What have McMillan, Parkinsons UK, Mencap, MS Society, Leonard Cheshire Disability, Arthritis Research UK and the Royal National Institute for Blind People and over 50 other charities in common? Answer: they are all calling on DWP secretary Iain Duncan Smith to reverse his cuts to Employment and Support Allowance (ESA). The government itself says it is cutting some 1.4 billion from ESA so you have to suspect, on the basis of Duncan Smith’s track record, that it is considerably more than that. McMillan warns that some victims of cancer will be rendered homeless as a result of the cuts and all the charities say that the cuts will have a devastating effect on some of the most vulnerable people in the land. How can they do this?
They can do this because they are Tories, that’s how. Put simply, they do not believe in a welfare state and everything they have done since 2010, firstly with the assistance of the useful idiots of the Lib Dems and now without them, has been to worsen the lives of the poor. That’s not how Duncan Smith sees it, of course. Oh, no. These charities are “scaremongering”, you see. I say that they are slashing benefits to the undeserving poor, Duncan Smith says he is trying to help those “trapped on benefits”. He is trying to free them up, you see. These people with terminal diseases, or confined to one draughty room with a condition that will only get worse, those lazy skivers with learning difficulties; “we want to give them a hand up not a hand out.” Yes, Iain. I was born yesterday. I believe everything you say.

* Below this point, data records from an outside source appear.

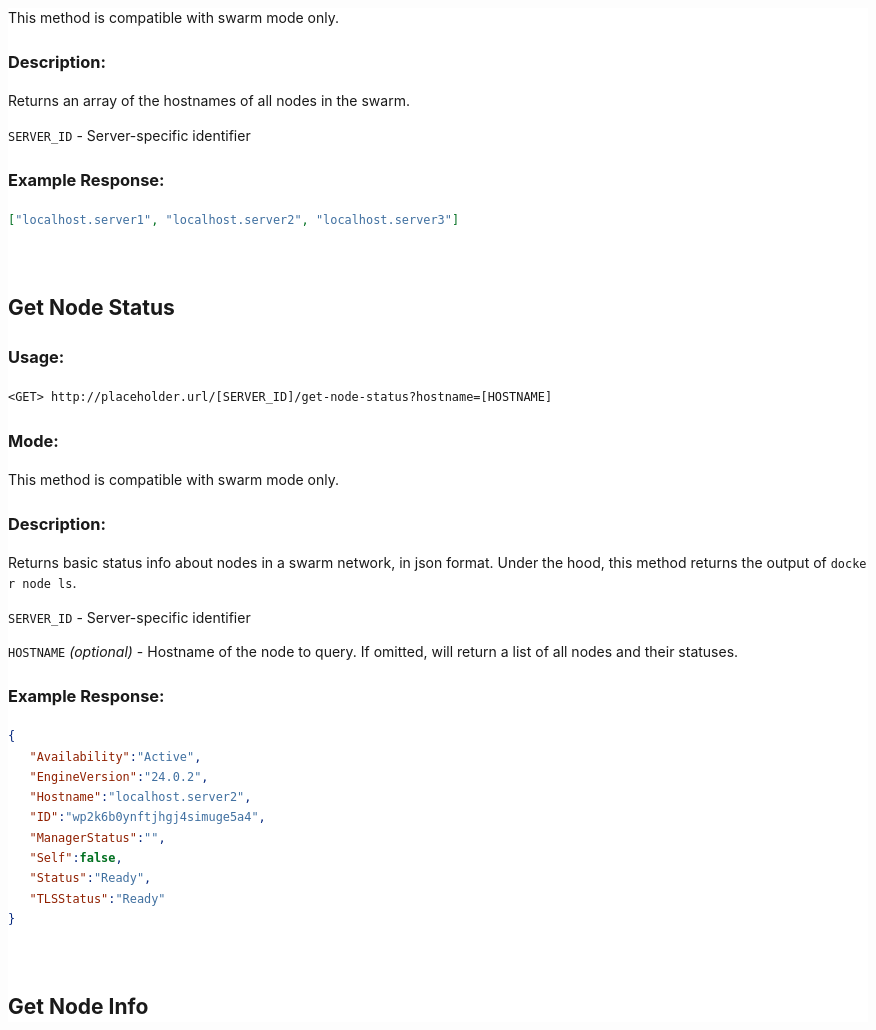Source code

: This method is compatible with swarm mode only.

### Description:

Returns an array of the hostnames of all nodes in the swarm.

`SERVER_ID` - Server-specific identifier

### Example Response:
``` json
["localhost.server1", "localhost.server2", "localhost.server3"]
```

</br>

## Get Node Status

### Usage:

```
<GET> http://placeholder.url/[SERVER_ID]/get-node-status?hostname=[HOSTNAME]
```

### Mode:

This method is compatible with swarm mode only.

### Description:

Returns basic status info about nodes in a swarm network, in json format. Under the hood, this method returns the output of `docker node ls`.

`SERVER_ID` - Server-specific identifier

`HOSTNAME` _(optional)_ - Hostname of the node to query. If omitted, will return a list of all nodes and their statuses.

### Example Response:
``` json
{
   "Availability":"Active",
   "EngineVersion":"24.0.2",
   "Hostname":"localhost.server2",
   "ID":"wp2k6b0ynftjhgj4simuge5a4",
   "ManagerStatus":"",
   "Self":false,
   "Status":"Ready",
   "TLSStatus":"Ready"
}
```

</br>

## Get Node Info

I have seen many examples of the heartless, uncaring Tories. Not long ago, they scrapped the Independent Living Fund, which enabled some 17,000 disabled people to live independently rather than in residential care. “We can’t afford luxuries like that,” Duncan Smith probably said. “Let them eat cake, if they can afford to buy any, that is. Anyway, I am off to buy some new underpants and charge them to the taxpayer, so goodbye for now.” (Duncan Smith really did buy some underpants and claimed expenses for so doing. I didn’t make up that bit.)
What sort of country do we live in when much loved charities like those I mentioned earlier present evidence to the government and they are idly dismissed by the secretary of state who has no idea how some of our citizens live. Well, either he has no idea, or worse that he just doesn’t care.
This is the same Duncan Smith who once said they he could live on £53 a week “if I had to”. This would be a slight comedown from the £1600 a week he earns as a minister, but then, as he married into serious money many years ago, I guess putting bread on the table is not a major problem to him. Even after tax, Duncan Smith can afford to do and buy anything he likes. For victims of illness and the disabled, they have no such luxuries. So what do we do?
God knows – well, he would if he existed – that we need some kind of opposition beyond the “scaremongers” of extreme charities like Parkinsons UK and the Leonard Cheshire homes, because at the moment the charities are all we, or should I say those under attack by Duncan Smith, actually have. Labour still navel gazes under its new leader, concentrating almost solely on internal Labour politics, strengthening their grip on power, a kind of far left Nero, fiddling why the lives of the most vulnerable people in the land are being torn apart.
Jeremy Corbyn has spent most of his working life as a career backbencher and career public speaker on behalf of various groups. Has he learned, yet, on how to oppose the cuts to ESA inside and outside of parliament? There’s little evidence so far that he has, but we know he will be there for the foreseeable future and to most people the plight of the sick and disabled is far more important than how he can control the machinery of the Labour Party.
Corbyn was right to go to Calais to draw attention to the terrible conditions at the Jungle. Now he must turn his attention to matters at home and they don’t come any bigger than this one. The public are with him on the plight of the vulnerable and this is a good fight to choose. Iain Duncan Smith’s taxpayer funded underpants are on fire. Go get him, Jeremy, or leave it to someone else if you don’t think you’re up to it.